• _DATA FOR THIS TASK_
========

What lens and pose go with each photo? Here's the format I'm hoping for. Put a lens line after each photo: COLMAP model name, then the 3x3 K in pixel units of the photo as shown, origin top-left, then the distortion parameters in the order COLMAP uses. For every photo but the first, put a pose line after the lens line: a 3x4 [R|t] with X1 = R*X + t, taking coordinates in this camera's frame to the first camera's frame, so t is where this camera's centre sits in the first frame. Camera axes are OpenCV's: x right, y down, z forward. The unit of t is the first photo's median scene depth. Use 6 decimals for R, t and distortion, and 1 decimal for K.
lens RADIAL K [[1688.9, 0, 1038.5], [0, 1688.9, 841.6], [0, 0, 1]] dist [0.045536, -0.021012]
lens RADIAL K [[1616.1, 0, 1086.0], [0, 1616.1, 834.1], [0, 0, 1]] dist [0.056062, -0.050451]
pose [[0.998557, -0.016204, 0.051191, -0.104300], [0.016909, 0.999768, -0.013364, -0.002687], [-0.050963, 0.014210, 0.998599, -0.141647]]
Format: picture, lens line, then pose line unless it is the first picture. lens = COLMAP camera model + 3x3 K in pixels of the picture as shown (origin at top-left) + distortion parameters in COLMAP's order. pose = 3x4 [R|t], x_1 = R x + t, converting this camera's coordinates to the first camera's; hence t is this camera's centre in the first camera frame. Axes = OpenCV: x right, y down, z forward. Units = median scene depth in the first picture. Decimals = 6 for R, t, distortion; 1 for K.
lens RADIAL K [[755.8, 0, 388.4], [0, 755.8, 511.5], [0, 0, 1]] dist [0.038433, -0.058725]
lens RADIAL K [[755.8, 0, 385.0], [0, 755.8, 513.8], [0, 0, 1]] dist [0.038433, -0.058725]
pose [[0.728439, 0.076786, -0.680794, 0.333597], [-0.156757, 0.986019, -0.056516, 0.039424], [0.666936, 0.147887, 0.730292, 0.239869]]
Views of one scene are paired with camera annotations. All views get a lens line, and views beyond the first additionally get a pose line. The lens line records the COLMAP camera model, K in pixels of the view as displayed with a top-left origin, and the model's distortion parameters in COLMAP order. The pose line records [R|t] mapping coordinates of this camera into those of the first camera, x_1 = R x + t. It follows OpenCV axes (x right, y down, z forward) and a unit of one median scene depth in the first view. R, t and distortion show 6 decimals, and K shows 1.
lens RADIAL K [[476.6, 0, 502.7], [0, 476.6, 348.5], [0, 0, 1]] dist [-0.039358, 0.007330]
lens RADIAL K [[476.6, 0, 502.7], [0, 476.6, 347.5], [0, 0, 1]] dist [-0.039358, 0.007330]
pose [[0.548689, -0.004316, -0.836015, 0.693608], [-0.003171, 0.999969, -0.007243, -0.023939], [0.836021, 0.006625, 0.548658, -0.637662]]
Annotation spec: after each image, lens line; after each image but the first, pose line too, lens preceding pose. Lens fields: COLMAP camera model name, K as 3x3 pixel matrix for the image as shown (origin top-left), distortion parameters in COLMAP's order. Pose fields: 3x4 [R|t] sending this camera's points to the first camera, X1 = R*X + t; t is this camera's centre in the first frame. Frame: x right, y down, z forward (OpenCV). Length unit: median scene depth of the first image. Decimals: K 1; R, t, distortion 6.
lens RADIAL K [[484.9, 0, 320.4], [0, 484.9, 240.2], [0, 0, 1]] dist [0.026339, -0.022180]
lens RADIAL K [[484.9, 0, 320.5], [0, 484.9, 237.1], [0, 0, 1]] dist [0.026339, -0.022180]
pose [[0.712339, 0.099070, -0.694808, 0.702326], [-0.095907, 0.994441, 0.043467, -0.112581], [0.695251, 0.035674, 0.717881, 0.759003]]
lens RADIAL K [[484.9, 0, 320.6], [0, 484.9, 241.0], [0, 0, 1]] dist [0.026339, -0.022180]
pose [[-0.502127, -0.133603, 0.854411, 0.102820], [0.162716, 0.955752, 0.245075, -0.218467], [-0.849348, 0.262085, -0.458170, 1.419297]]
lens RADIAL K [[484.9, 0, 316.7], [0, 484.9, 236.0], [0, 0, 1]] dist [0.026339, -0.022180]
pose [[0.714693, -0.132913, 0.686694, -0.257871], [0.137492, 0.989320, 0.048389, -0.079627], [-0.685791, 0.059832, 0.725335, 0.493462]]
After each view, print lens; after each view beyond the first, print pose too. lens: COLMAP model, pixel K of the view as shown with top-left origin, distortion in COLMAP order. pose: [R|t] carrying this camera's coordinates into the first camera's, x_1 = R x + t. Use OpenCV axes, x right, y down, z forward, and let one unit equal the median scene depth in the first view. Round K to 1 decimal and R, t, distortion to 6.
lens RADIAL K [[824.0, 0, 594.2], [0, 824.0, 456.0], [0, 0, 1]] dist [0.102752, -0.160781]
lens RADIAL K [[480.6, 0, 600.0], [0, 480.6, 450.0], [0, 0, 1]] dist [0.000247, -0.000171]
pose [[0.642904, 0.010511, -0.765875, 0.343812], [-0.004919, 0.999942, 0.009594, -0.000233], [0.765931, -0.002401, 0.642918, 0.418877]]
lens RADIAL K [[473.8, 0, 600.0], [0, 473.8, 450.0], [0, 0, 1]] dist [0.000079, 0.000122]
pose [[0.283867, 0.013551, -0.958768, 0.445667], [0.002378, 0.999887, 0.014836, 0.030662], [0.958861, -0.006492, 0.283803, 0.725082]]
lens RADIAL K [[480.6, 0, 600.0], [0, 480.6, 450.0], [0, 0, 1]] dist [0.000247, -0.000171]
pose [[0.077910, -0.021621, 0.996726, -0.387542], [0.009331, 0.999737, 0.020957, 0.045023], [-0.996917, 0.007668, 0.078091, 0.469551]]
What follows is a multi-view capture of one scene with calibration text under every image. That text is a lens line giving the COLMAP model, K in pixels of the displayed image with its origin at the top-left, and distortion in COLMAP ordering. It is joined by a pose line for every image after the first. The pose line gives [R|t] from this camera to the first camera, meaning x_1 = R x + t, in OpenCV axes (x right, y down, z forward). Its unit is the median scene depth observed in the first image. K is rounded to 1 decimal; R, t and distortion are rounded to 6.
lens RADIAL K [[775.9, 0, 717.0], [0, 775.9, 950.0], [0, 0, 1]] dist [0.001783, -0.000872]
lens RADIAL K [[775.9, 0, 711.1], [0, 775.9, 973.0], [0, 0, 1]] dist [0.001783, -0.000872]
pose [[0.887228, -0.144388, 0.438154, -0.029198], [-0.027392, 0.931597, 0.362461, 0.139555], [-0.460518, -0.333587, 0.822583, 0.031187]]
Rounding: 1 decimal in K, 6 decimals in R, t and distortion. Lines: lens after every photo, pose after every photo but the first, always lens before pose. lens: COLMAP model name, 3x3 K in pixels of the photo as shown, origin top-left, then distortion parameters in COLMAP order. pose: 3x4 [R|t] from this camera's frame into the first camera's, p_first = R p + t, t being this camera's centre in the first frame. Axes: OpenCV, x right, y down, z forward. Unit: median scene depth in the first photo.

========

• _PROBLEM_
Transcribe the entire listing above.

• _SOLUTION_
What lens and pose go with each photo? Here's the format I'm hoping for. Put a lens line after each photo: COLMAP model name, then the 3x3 K in pixel units of the photo as shown, origin top-left, then the distortion parameters in the order COLMAP uses. For every photo but the first, put a pose line after the lens line: a 3x4 [R|t] with X1 = R*X + t, taking coordinates in this camera's frame to the first camera's frame, so t is where this camera's centre sits in the first frame. Camera axes are OpenCV's: x right, y down, z forward. The unit of t is the first photo's median scene depth. Use 6 decimals for R, t and distortion, and 1 decimal for K.
lens RADIAL K [[1688.9, 0, 1038.5], [0, 1688.9, 841.6], [0, 0, 1]] dist [0.045536, -0.021012]
lens RADIAL K [[1616.1, 0, 1086.0], [0, 1616.1, 834.1], [0, 0, 1]] dist [0.056062, -0.050451]
pose [[0.998557, -0.016204, 0.051191, -0.104300], [0.016909, 0.999768, -0.013364, -0.002687], [-0.050963, 0.014210, 0.998599, -0.141647]]
Format: picture, lens line, then pose line unless it is the first picture. lens = COLMAP camera model + 3x3 K in pixels of the picture as shown (origin at top-left) + distortion parameters in COLMAP's order. pose = 3x4 [R|t], x_1 = R x + t, converting this camera's coordinates to the first camera's; hence t is this camera's centre in the first camera frame. Axes = OpenCV: x right, y down, z forward. Units = median scene depth in the first picture. Decimals = 6 for R, t, distortion; 1 for K.
lens RADIAL K [[755.8, 0, 388.4], [0, 755.8, 511.5], [0, 0, 1]] dist [0.038433, -0.058725]
lens RADIAL K [[755.8, 0, 385.0], [0, 755.8, 513.8], [0, 0, 1]] dist [0.038433, -0.058725]
pose [[0.728439, 0.076786, -0.680794, 0.333597], [-0.156757, 0.986019, -0.056516, 0.039424], [0.666936, 0.147887, 0.730292, 0.239869]]
Views of one scene are paired with camera annotations. All views get a lens line, and views beyond the first additionally get a pose line. The lens line records the COLMAP camera model, K in pixels of the view as displayed with a top-left origin, and the model's distortion parameters in COLMAP order. The pose line records [R|t] mapping coordinates of this camera into those of the first camera, x_1 = R x + t. It follows OpenCV axes (x right, y down, z forward) and a unit of one median scene depth in the first view. R, t and distortion show 6 decimals, and K shows 1.
lens RADIAL K [[476.6, 0, 502.7], [0, 476.6, 348.5], [0, 0, 1]] dist [-0.039358, 0.007330]
lens RADIAL K [[476.6, 0, 502.7], [0, 476.6, 347.5], [0, 0, 1]] dist [-0.039358, 0.007330]
pose [[0.548689, -0.004316, -0.836015, 0.693608], [-0.003171, 0.999969, -0.007243, -0.023939], [0.836021, 0.006625, 0.548658, -0.637662]]
Annotation spec: after each image, lens line; after each image but the first, pose line too, lens preceding pose. Lens fields: COLMAP camera model name, K as 3x3 pixel matrix for the image as shown (origin top-left), distortion parameters in COLMAP's order. Pose fields: 3x4 [R|t] sending this camera's points to the first camera, X1 = R*X + t; t is this camera's centre in the first frame. Frame: x right, y down, z forward (OpenCV). Length unit: median scene depth of the first image. Decimals: K 1; R, t, distortion 6.
lens RADIAL K [[484.9, 0, 320.4], [0, 484.9, 240.2], [0, 0, 1]] dist [0.026339, -0.022180]
lens RADIAL K [[484.9, 0, 320.5], [0, 484.9, 237.1], [0, 0, 1]] dist [0.026339, -0.022180]
pose [[0.712339, 0.099070, -0.694808, 0.702326], [-0.095907, 0.994441, 0.043467, -0.112581], [0.695251, 0.035674, 0.717881, 0.759003]]
lens RADIAL K [[484.9, 0, 320.6], [0, 484.9, 241.0], [0, 0, 1]] dist [0.026339, -0.022180]
pose [[-0.502127, -0.133603, 0.854411, 0.102820], [0.162716, 0.955752, 0.245075, -0.218467], [-0.849348, 0.262085, -0.458170, 1.419297]]
lens RADIAL K [[484.9, 0, 316.7], [0, 484.9, 236.0], [0, 0, 1]] dist [0.026339, -0.022180]
pose [[0.714693, -0.132913, 0.686694, -0.257871], [0.137492, 0.989320, 0.048389, -0.079627], [-0.685791, 0.059832, 0.725335, 0.493462]]
After each view, print lens; after each view beyond the first, print pose too. lens: COLMAP model, pixel K of the view as shown with top-left origin, distortion in COLMAP order. pose: [R|t] carrying this camera's coordinates into the first camera's, x_1 = R x + t. Use OpenCV axes, x right, y down, z forward, and let one unit equal the median scene depth in the first view. Round K to 1 decimal and R, t, distortion to 6.
lens RADIAL K [[824.0, 0, 594.2], [0, 824.0, 456.0], [0, 0, 1]] dist [0.102752, -0.160781]
lens RADIAL K [[480.6, 0, 600.0], [0, 480.6, 450.0], [0, 0, 1]] dist [0.000247, -0.000171]
pose [[0.642904, 0.010511, -0.765875, 0.343812], [-0.004919, 0.999942, 0.009594, -0.000233], [0.765931, -0.002401, 0.642918, 0.418877]]
lens RADIAL K [[473.8, 0, 600.0], [0, 473.8, 450.0], [0, 0, 1]] dist [0.000079, 0.000122]
pose [[0.283867, 0.013551, -0.958768, 0.445667], [0.002378, 0.999887, 0.014836, 0.030662], [0.958861, -0.006492, 0.283803, 0.725082]]
lens RADIAL K [[480.6, 0, 600.0], [0, 480.6, 450.0], [0, 0, 1]] dist [0.000247, -0.000171]
pose [[0.077910, -0.021621, 0.996726, -0.387542], [0.009331, 0.999737, 0.020957, 0.045023], [-0.996917, 0.007668, 0.078091, 0.469551]]
What follows is a multi-view capture of one scene with calibration text under every image. That text is a lens line giving the COLMAP model, K in pixels of the displayed image with its origin at the top-left, and distortion in COLMAP ordering. It is joined by a pose line for every image after the first. The pose line gives [R|t] from this camera to the first camera, meaning x_1 = R x + t, in OpenCV axes (x right, y down, z forward). Its unit is the median scene depth observed in the first image. K is rounded to 1 decimal; R, t and distortion are rounded to 6.
lens RADIAL K [[775.9, 0, 717.0], [0, 775.9, 950.0], [0, 0, 1]] dist [0.001783, -0.000872]
lens RADIAL K [[775.9, 0, 711.1], [0, 775.9, 973.0], [0, 0, 1]] dist [0.001783, -0.000872]
pose [[0.887228, -0.144388, 0.438154, -0.029198], [-0.027392, 0.931597, 0.362461, 0.139555], [-0.460518, -0.333587, 0.822583, 0.031187]]
Rounding: 1 decimal in K, 6 decimals in R, t and distortion. Lines: lens after every photo, pose after every photo but the first, always lens before pose. lens: COLMAP model name, 3x3 K in pixels of the photo as shown, origin top-left, then distortion parameters in COLMAP order. pose: 3x4 [R|t] from this camera's frame into the first camera's, p_first = R p + t, t being this camera's centre in the first frame. Axes: OpenCV, x right, y down, z forward. Unit: median scene depth in the first photo.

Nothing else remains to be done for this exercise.